Today, life in the Emirates moves in the fast lane. In a regular series to mark the 50th anniversary of the UAE, we take a trip back in time to see how much the country has changed.
During the course of the year, this series has travelled across the country tracking the changes over the past five decades. It has chronicled lost souqs, war-era cinemas, historic airports and old landmarks remembered fondly by residents past and present.
The series started in February with Qasr Al Hosn, beginning with the city’s oldest building with the new skyscrapers of Burj Mohammed bin Rashid and the World Trade Centre in the background.
So it is only right that it is to the capital we return to finish the series, where data from Google Earth’s Timelapse project illustrates the pace of change in Abu Dhabi and the surrounding islands over the past few decades.

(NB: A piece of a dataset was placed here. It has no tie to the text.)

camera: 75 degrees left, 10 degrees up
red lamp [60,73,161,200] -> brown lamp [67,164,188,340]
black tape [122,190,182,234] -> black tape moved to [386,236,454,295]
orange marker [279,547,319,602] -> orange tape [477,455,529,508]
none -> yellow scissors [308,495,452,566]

The time-lapse, a zoomable picture of how the Earth's surface has changed, starts in 1984. Development is then still centred on the island but by 2020, empty desert and reclaimed land have become districts such as Khalifa City, Raha Beach and Mohamed bin Zayed city. Abu Dhabi has become a city of suburbs.

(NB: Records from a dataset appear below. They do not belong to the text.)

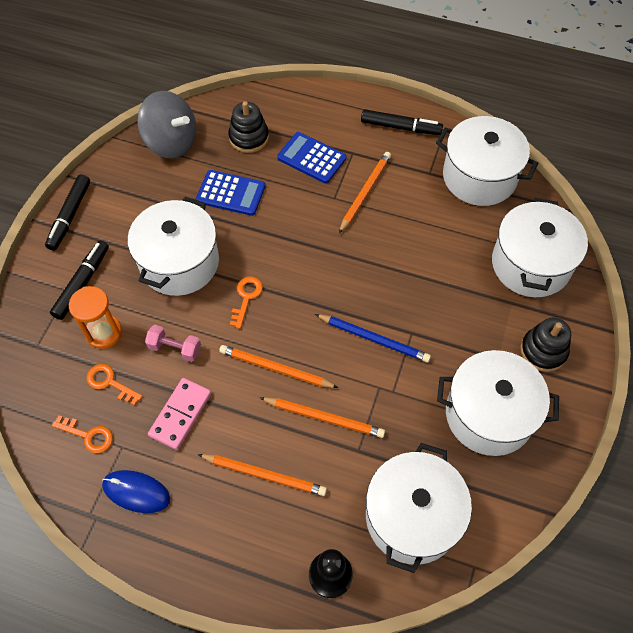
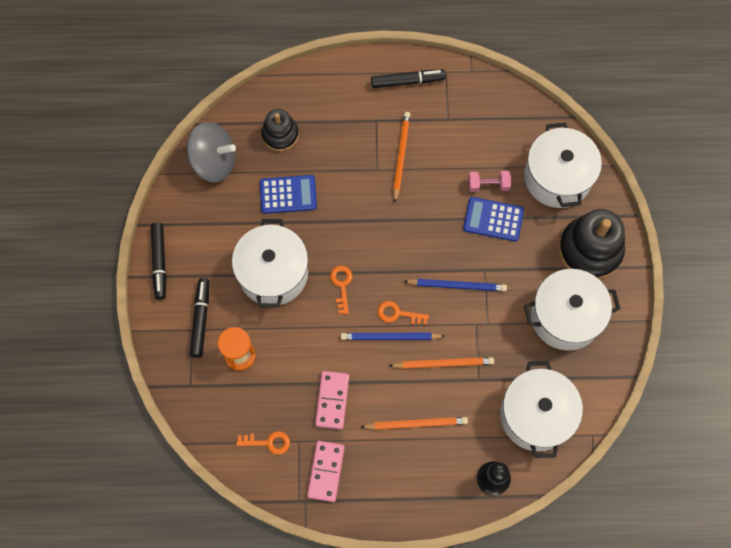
camera: 20 degrees left, 10 degrees up
orange key [87,364,143,406] -> orange key moved to [378,301,429,325]
blue mouse [102,470,170,513] -> pink domino [307,441,345,502]
pink dumbbell [145,325,201,362] -> pink dumbbell moved to [468,171,511,192]
orange pencil [219,345,338,388] -> blue pencil [341,333,445,340]
blue calculator [277,132,346,183] -> blue calculator moved to [463,197,524,242]
white pot [436,116,538,206] -> none
black stacking toy [520,318,571,372] -> black stacking toy [558,209,625,279], size x1.68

Mussaffah, the sprawling industrial area in Abu Dhabi’s south-west often visited by residents to service their cars, was a haphazard maze of roads and rudimentary workshops but by 2020, it has been firmly established as one of the engines of the city.
The images also show how land reclamation has reshaped the emirate. Yas Island, once connected to the mainland, was formed into an island and developed as an entertainment destination with the images showing the construction of the Formula One track, hotels and golf courses.

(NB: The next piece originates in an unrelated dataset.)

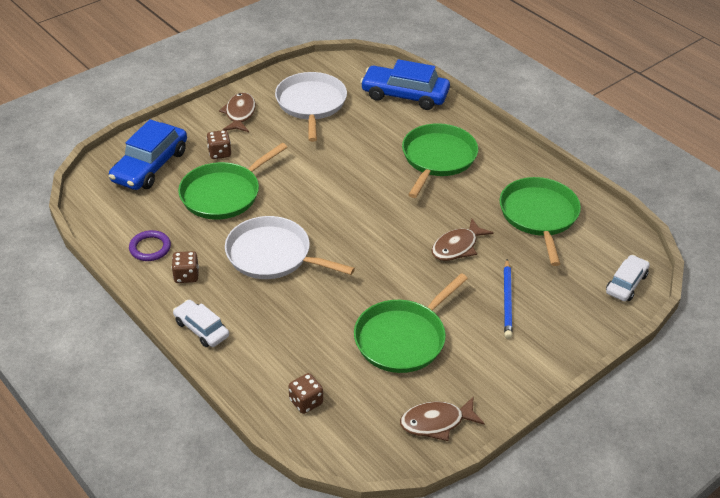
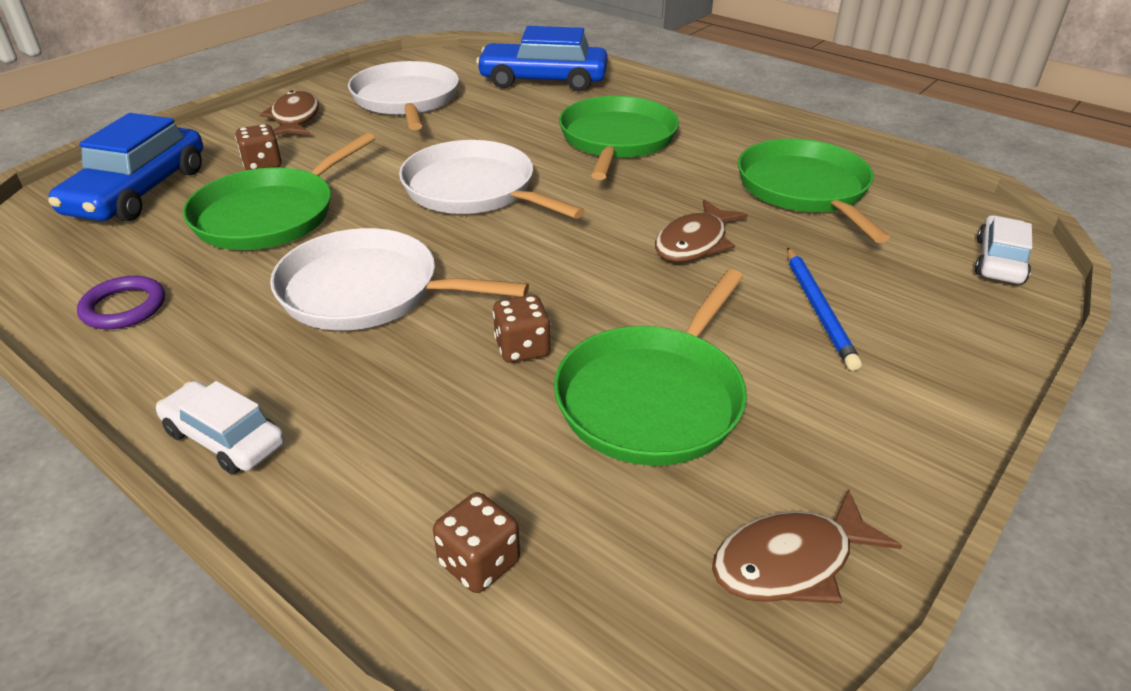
camera: 10 degrees left, 5 degrees down
brown dice [172,251,199,283] -> brown dice moved to [493,295,551,363]
none -> white pan [399,140,585,219]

It also shows the growth of Abu Dhabi Corniche and the appearance of Marina Mall, the breakwater, Mina Zayed, Lulu Island and the addition of another island beside Hudayriat Island.
The time-lapse also charts the development of Saadiyat Island. Once a sandy haven beloved of early residents who took day trips there, it was also briefly home to a greenhouse growing vegetables in the 1970s.
But larger plans were in place for the island and the images show its transformation into an island of museums, universities and luxury resorts. The later images show the early construction of the Abrahamic Family House and the Zayed Museum, buildings that are certain to become landmarks for new generations of residents.